The most seriously injured man sustained a serious ankle fracture and the other man was stabbed in the buttocks. It was never established during the investigation who used the knife. Opera Lane, Cork City. Pic; Larry Cummins
A thirteen-year old boy was the most aggressive one in a gang of four who attacked two men in their forties walking from a city centre pub to get a taxi home.
Garda Mark Leonard described the attack which left one man hospitalised for a fortnight and in a convalescent home for another two weeks.
The President of the Circuit Court, Judge Patricia Ryan heard the evidence at the sentencing hearing for the teenager at Cork Circuit Criminal Court.
“Gardaí state that he (the 13-year-old) was the most aggressive member of the group, is that right?” Judge Ryan asked. Garda Leonard confirmed that this was the position.
The two men were on their way home from a pub in Cork city centre when they were assaulted and injured by a group of teenagers on Opera Lane.
Garda Leonard testified that on January 6 2019 at 1.15am the accused and three other young people were on Opera Lane, Cork.
“Two men left a nearby pub and walked a short distance to Opera Lane to get a taxi on St. Patrick Street.
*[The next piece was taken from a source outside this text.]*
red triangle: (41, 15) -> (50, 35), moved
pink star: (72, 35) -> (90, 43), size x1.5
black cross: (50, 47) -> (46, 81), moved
The female suspect asked for a cigarette and when they refused, she and her three accomplices (including the 13-year-old) violently assaulted them.
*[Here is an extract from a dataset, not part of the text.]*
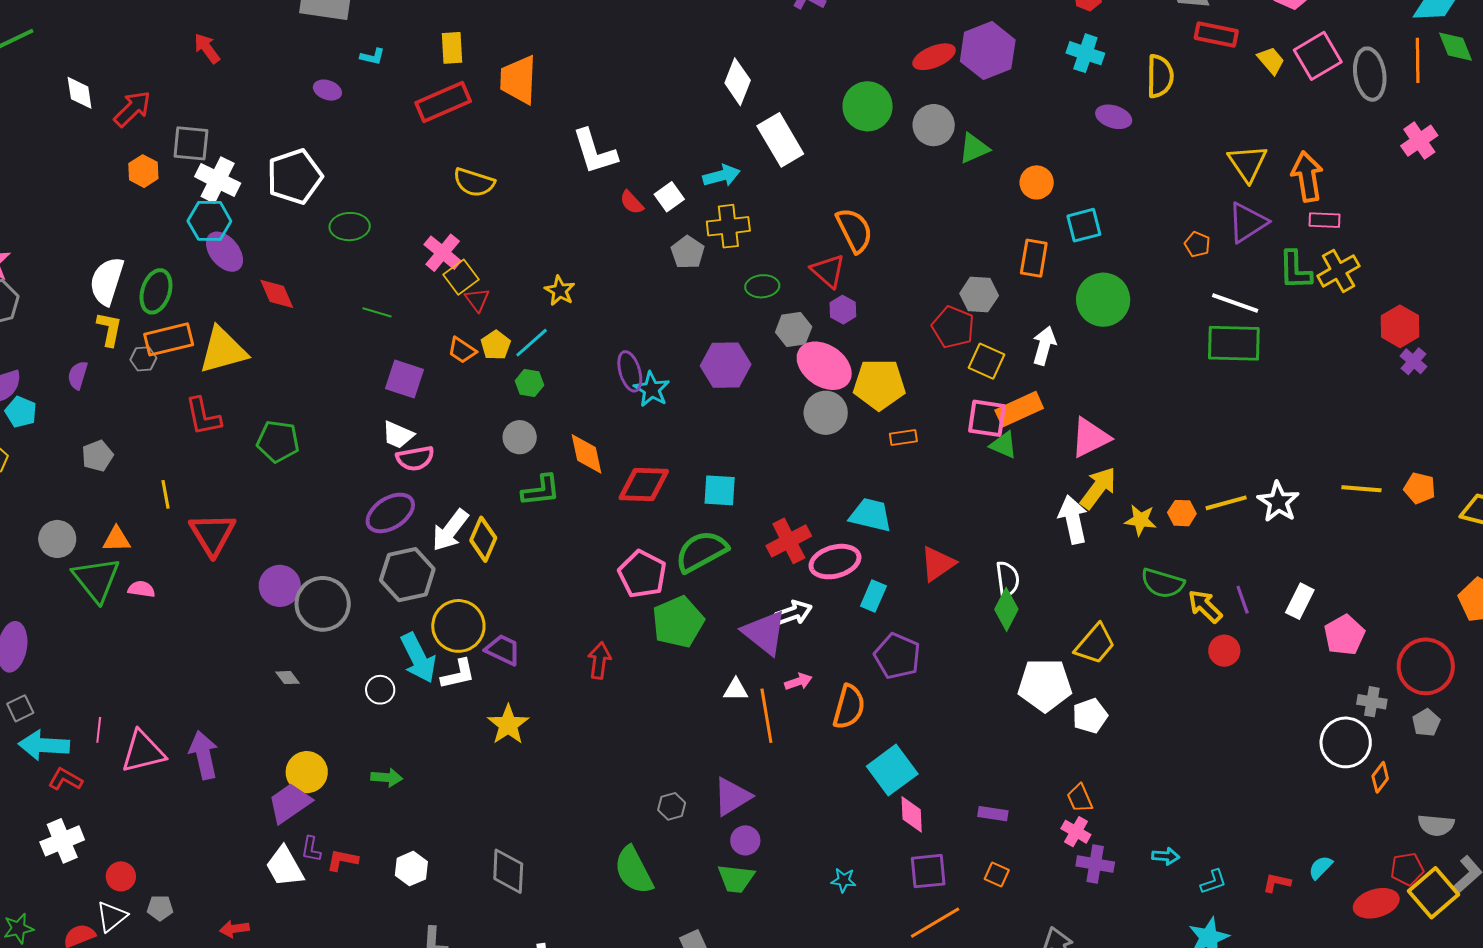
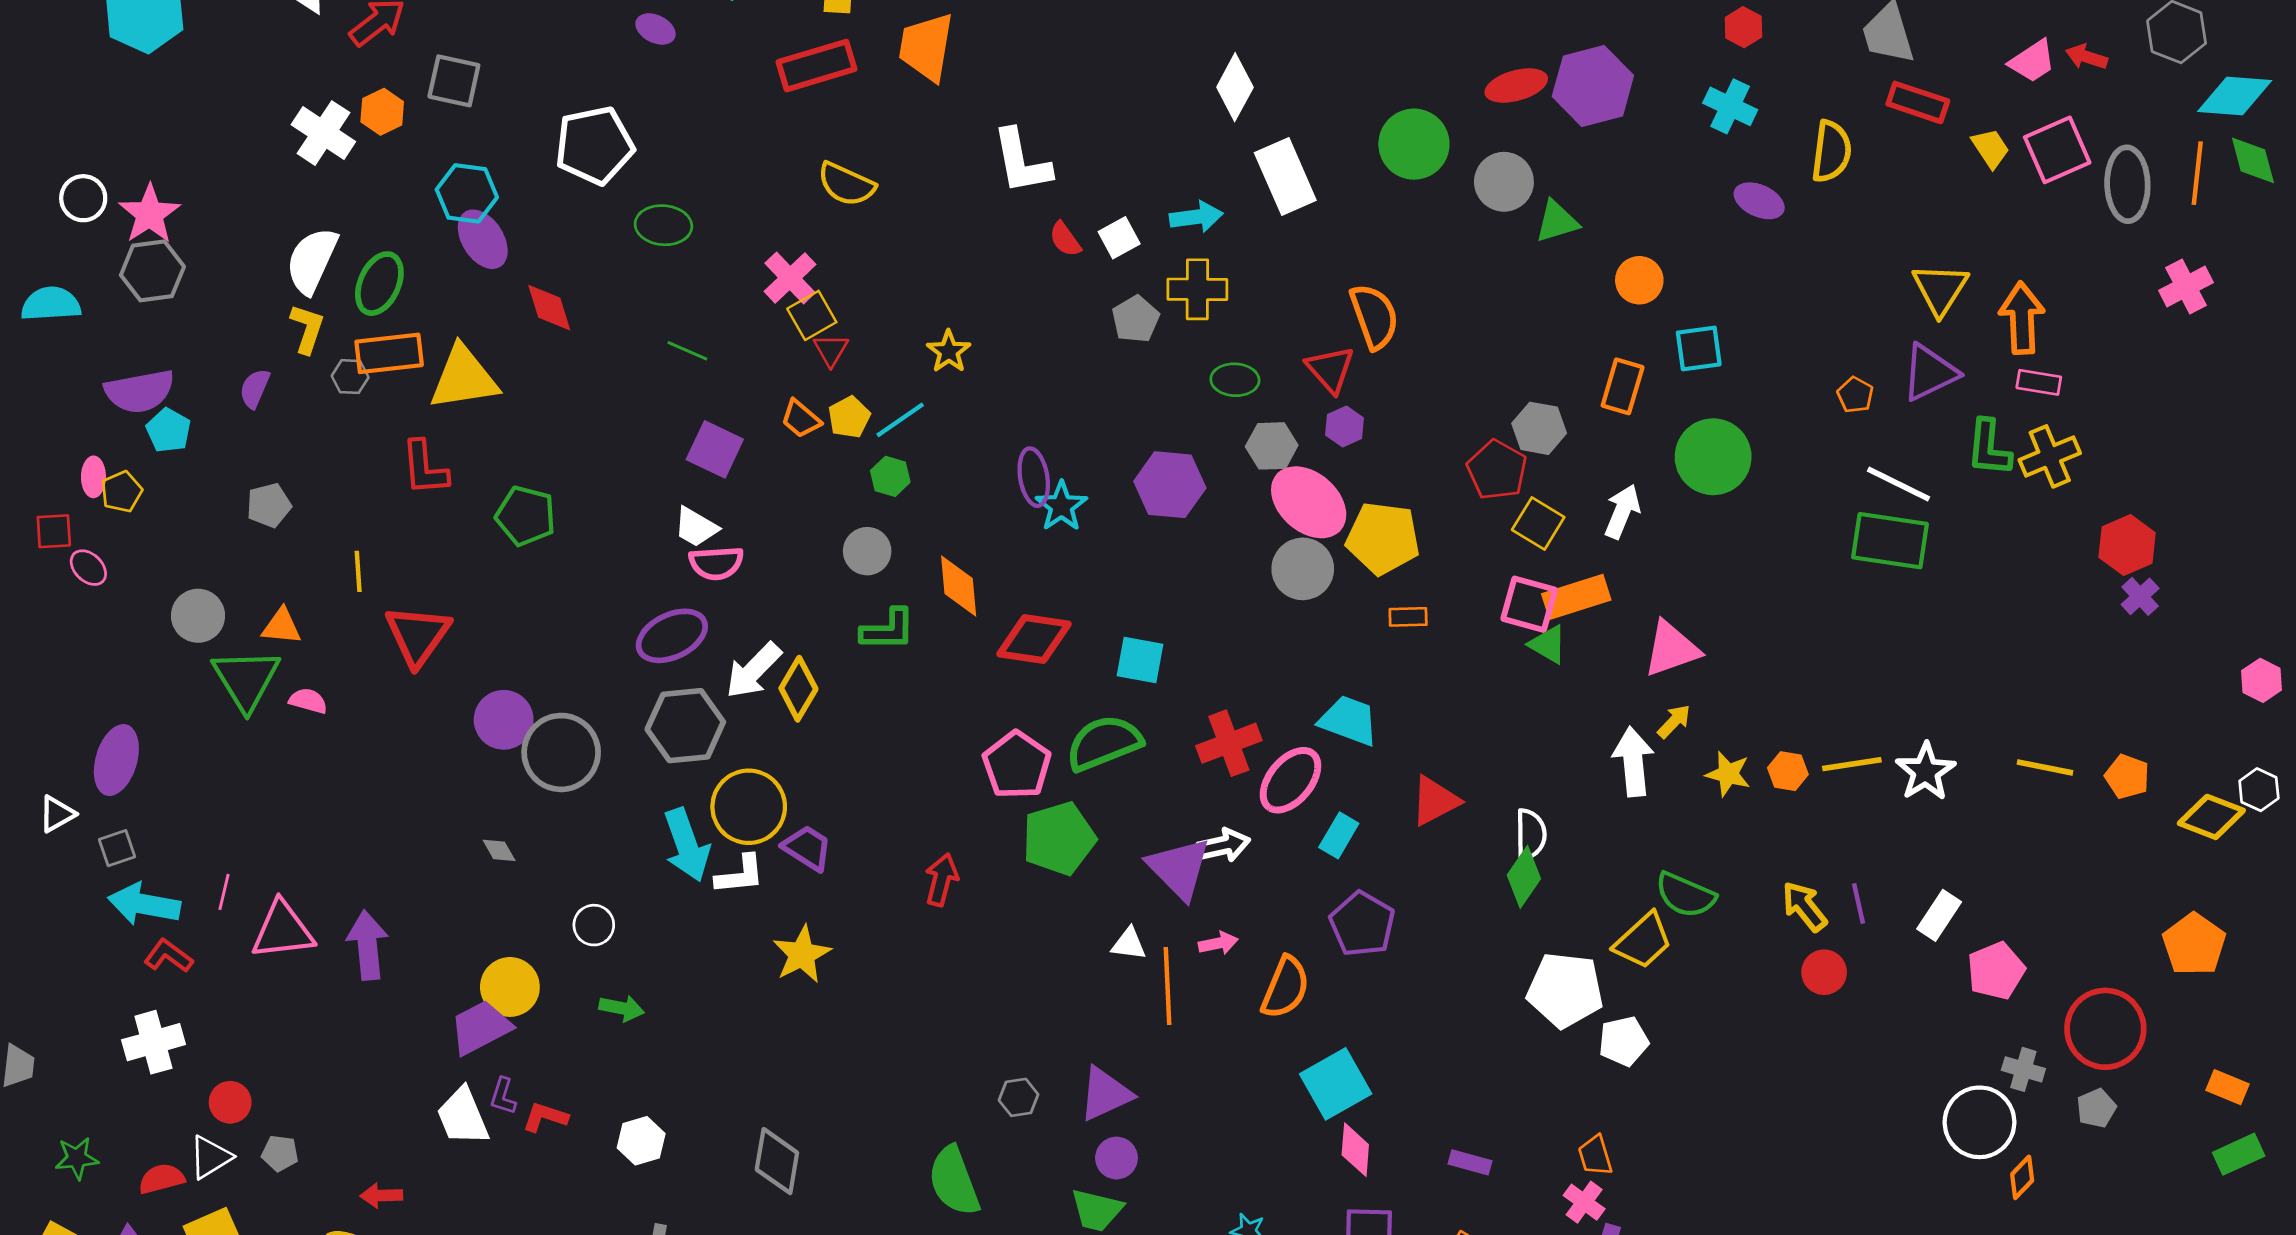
white cross: (218, 180) -> (323, 133), moved
yellow arrow: (1098, 488) -> (1674, 721), size x0.6
pink ellipse: (835, 562) -> (1290, 780), turned -42
green semicircle: (1163, 583) -> (1685, 895), moved
white circle: (380, 690) -> (594, 925), moved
The most seriously injured man sustained a serious ankle fracture and the other man was stabbed in the buttocks. It was never established during the investigation who used the knife.
The most seriously injured man said in a victim impact statement that the teenagers were looking for cigarettes and money and that he and his friend refused and the young people immediately got violent.
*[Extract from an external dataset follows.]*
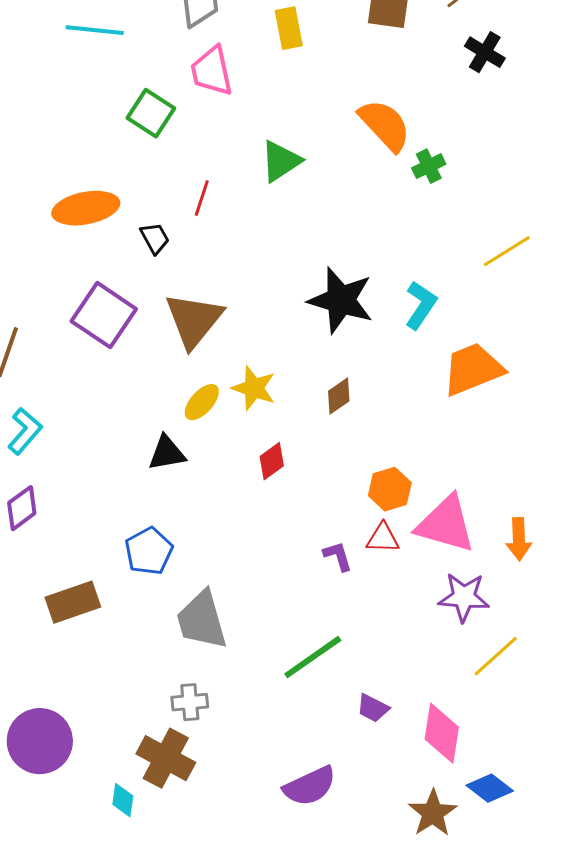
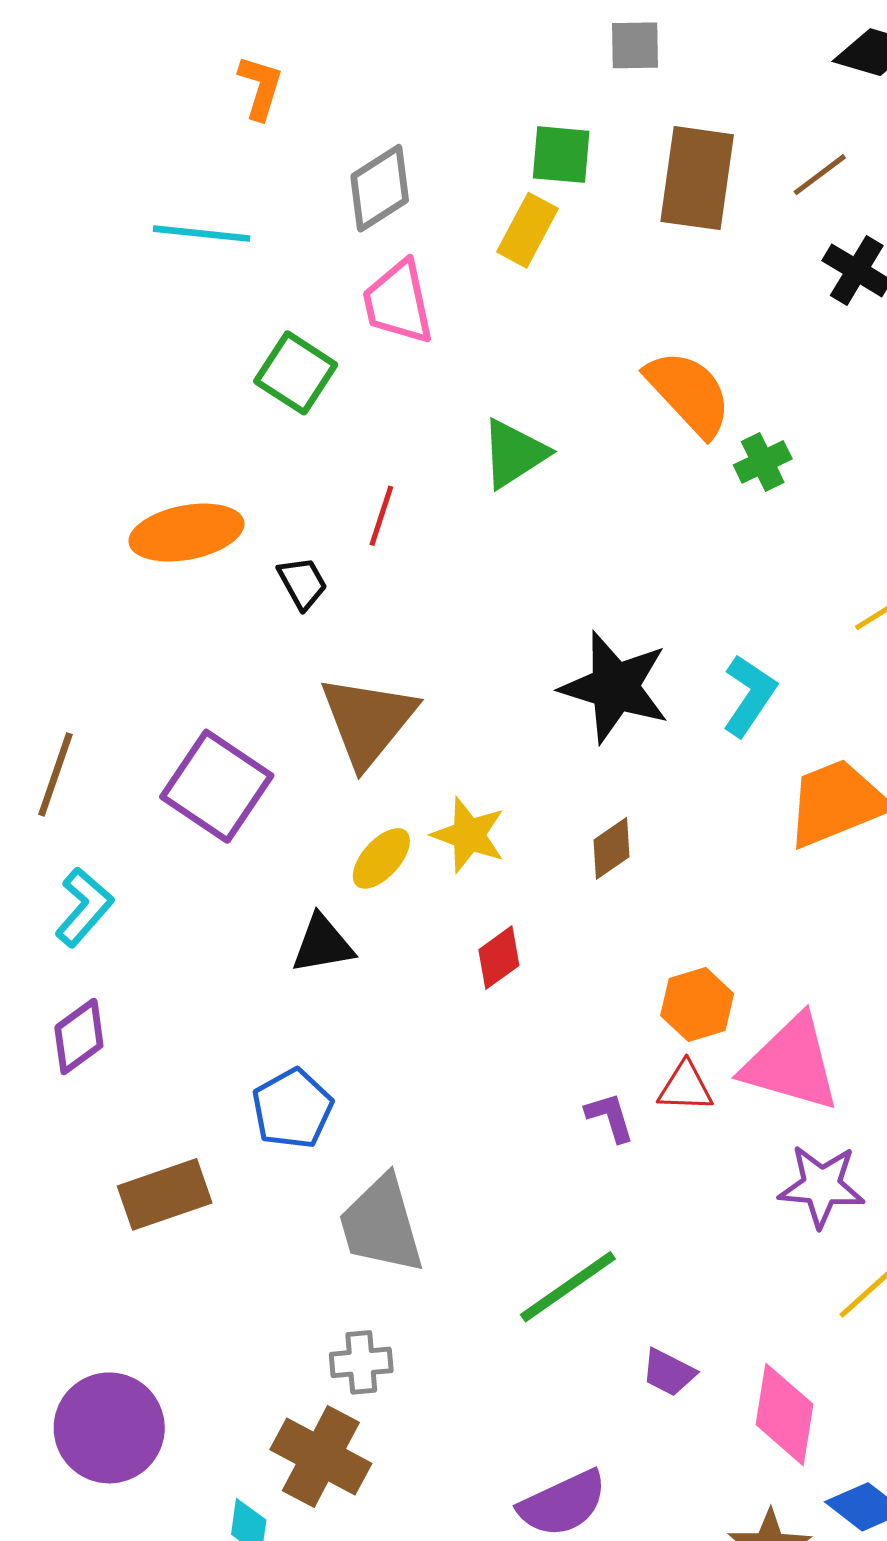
yellow rectangle: (289, 28) -> (527, 230), turned 39
purple square: (104, 315) -> (217, 786), moved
“I was never in trouble in my life. I have not come into town at night since. We did nothing to deserve this. I don’t know why they attacked me. I am now constantly looking over my shoulder,” he said.
Defence senior counsel Elizabeth O’Connell said of the teenager facing sentence, “He was in a troubled and difficult situation at the time.
“Despite his very young age he showed signs of a dissolute life and showed no regard for the two injured parties.
“The defendant fell in with a group of other young people – troublesome young people. He was a child of 13. He was the youngest of that group. He found a sense of belonging in that group. In that context this offence occurred.
“More recent events present a U-turn on the picture that presented in January 2019. There is hard evidence that this young man – then a child – has taken a different road.
“This was the absolute nadir that he reached in absolutely deteriorating behaviour. But he is doing well now.”
Judge Ryan agreed that this was borne out by a background probation report which described the defendant, who is now 16, as a low risk of reoffending in the next 12 months.
“Even though he was described as the most aggressive one of the four, he was just 13 and given his particular circumstances and efforts to rehabilitate himself I will put him on an 18-month probation bond,” the President of the Circuit Court said.
The defendant cannot be named as he is a juvenile.